Error in result[[which.min(ss)]] : attempt to select less than one element in get1index

I have no idea what the value for a can be, which also makes it difficult to give a starting value. I have to apply the equation to multiple datasets (here I just give the smaller one for example).

Any tips on how to get this done? Perhaps using a different package for multiple regression instead of nls2?

Any help will be much appreciated!


Solution

  • The model is not identifiable. The outer parentheses make no difference so we can write your model equivalently as:

    y ~ (a*b)/(a+b) + x
    

    and the first term is just some constant so cannot be a function of two parameters.

    Also note that the right hand side is NaN if a=b=0.

    Perhaps you intended f2 shown below. Have also changed 0 to 1 in the lower limits to avoid the NaN situation.

    st2 <- data.frame(a = c(1, 1000), b = c(1, 800))
    f2 <- y ~ (a*b) / (a+b+x)
    nls2(f2, start = st2, algorithm = "brute-force")
    

    Added

    From the comments y ~ (a*b)/(a+b) + x was actually your intention so in that case we can make it identifiable and so amendable to modeling using:

     f3 <- y ~ A + x
     nls(f3, start = list(A = 1))
    

    This model is so simple that we can alternately calculate the optimum value of A directly as mean(y - x, na.rm = TRUE). Now choose a (or b) arbitrarily and solve A = a * b / (a + b) for b (or a) noting that if we take reciporocals of both sides we have 1/A = 1/a + 1/b, i.e. A is half the harmonic mean of a and b.

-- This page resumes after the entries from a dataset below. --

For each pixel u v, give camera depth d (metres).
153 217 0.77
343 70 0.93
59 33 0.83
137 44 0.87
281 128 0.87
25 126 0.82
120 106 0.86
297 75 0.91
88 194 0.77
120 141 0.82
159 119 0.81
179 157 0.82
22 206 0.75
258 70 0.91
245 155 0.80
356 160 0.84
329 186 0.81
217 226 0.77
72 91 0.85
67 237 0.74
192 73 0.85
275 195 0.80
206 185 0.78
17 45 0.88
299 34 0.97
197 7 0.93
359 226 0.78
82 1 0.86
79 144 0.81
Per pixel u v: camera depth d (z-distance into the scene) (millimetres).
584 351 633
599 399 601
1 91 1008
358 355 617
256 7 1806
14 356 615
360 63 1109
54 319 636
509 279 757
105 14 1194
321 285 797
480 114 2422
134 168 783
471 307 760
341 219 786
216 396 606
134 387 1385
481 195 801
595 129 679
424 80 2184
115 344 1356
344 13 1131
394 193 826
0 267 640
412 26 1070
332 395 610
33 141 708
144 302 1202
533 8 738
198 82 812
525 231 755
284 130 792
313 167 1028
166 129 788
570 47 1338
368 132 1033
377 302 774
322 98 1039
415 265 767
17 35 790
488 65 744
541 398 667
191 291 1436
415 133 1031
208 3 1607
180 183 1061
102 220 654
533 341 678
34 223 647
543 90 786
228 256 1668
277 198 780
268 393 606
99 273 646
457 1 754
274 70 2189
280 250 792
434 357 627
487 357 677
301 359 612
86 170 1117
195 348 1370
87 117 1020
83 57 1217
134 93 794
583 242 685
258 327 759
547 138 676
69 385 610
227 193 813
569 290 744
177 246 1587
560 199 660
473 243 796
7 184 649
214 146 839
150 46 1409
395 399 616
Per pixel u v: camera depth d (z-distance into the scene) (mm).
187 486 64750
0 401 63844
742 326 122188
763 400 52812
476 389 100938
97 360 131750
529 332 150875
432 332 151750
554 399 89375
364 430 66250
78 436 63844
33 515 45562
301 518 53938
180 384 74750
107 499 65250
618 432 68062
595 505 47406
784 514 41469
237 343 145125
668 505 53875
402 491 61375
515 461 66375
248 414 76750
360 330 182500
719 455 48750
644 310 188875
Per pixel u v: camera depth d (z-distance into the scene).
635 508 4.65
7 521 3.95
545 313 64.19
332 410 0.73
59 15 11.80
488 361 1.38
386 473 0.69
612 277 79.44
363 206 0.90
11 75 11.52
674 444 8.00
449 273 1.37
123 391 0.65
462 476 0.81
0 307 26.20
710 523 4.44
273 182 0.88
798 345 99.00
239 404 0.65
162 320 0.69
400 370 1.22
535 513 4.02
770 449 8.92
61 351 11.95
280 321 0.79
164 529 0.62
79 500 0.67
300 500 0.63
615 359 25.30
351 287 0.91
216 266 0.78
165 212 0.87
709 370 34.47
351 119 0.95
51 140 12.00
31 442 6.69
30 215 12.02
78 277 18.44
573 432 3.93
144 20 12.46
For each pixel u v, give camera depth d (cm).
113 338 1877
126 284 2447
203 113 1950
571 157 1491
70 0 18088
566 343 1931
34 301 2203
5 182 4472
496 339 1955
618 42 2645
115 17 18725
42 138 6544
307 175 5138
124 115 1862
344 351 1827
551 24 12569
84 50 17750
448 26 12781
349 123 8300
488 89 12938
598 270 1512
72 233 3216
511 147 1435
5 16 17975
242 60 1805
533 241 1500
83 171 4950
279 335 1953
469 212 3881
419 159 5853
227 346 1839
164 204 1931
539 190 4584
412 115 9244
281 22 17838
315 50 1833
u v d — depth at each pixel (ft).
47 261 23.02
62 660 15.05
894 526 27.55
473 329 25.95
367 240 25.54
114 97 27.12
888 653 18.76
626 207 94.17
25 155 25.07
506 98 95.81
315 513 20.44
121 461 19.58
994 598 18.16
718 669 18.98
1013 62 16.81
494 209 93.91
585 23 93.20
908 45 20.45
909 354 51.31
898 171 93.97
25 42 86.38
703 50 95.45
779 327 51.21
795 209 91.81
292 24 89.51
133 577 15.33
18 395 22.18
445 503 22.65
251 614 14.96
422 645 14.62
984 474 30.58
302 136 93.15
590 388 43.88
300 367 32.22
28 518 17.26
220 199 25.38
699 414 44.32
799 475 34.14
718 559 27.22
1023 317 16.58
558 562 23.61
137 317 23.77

    If you do want to use nls (even though it's easy to do without it) so that you don't have to solve for a or b then try this:

    o <- order(x)
    dd <- na.omit(data.frame(x, y)[o, ])
    b <- 800
    f1 <- y ~ (a*b)/(a+b) + x
    fm <- nls(f1, dd, start = list(a = 1))
    plot(y ~ x, dd)
    lines(fitted(fm) ~ x, dd, col = "red")